EXERCISE INPUT:
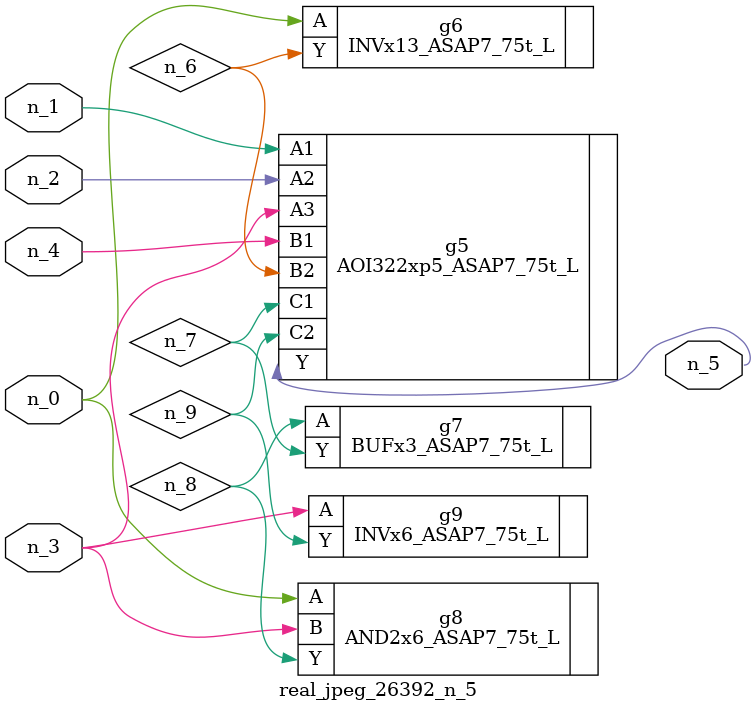
<source format=v>
module real_jpeg_26392_n_5 (n_4, n_0, n_1, n_2, n_3, n_5);

input n_4;
input n_0;
input n_1;
input n_2;
input n_3;

output n_5;

wire n_8;
wire n_6;
wire n_7;
wire n_9;

INVx13_ASAP7_75t_L g6 ( 
.A(n_0),
.Y(n_6)
);

AND2x6_ASAP7_75t_L g8 ( 
.A(n_0),
.B(n_3),
.Y(n_8)
);

AOI322xp5_ASAP7_75t_L g5 ( 
.A1(n_1),
.A2(n_2),
.A3(n_3),
.B1(n_4),
.B2(n_6),
.C1(n_7),
.C2(n_9),
.Y(n_5)
);

INVx6_ASAP7_75t_L g9 ( 
.A(n_3),
.Y(n_9)
);

BUFx3_ASAP7_75t_L g7 ( 
.A(n_8),
.Y(n_7)
);


endmodule
</source>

INSTRUCTIONS TO FOLLOW: Give back all of the entries verbatim, but without pictures.

RESULT FOR THIS EXERCISE:
<source format=v>
module real_jpeg_26392_n_5 (n_4, n_0, n_1, n_2, n_3, n_5);

input n_4;
input n_0;
input n_1;
input n_2;
input n_3;

output n_5;

wire n_8;
wire n_6;
wire n_7;
wire n_9;

INVx13_ASAP7_75t_L g6 ( 
.A(n_0),
.Y(n_6)
);

AND2x6_ASAP7_75t_L g8 ( 
.A(n_0),
.B(n_3),
.Y(n_8)
);

AOI322xp5_ASAP7_75t_L g5 ( 
.A1(n_1),
.A2(n_2),
.A3(n_3),
.B1(n_4),
.B2(n_6),
.C1(n_7),
.C2(n_9),
.Y(n_5)
);

INVx6_ASAP7_75t_L g9 ( 
.A(n_3),
.Y(n_9)
);

BUFx3_ASAP7_75t_L g7 ( 
.A(n_8),
.Y(n_7)
);


endmodule
</source>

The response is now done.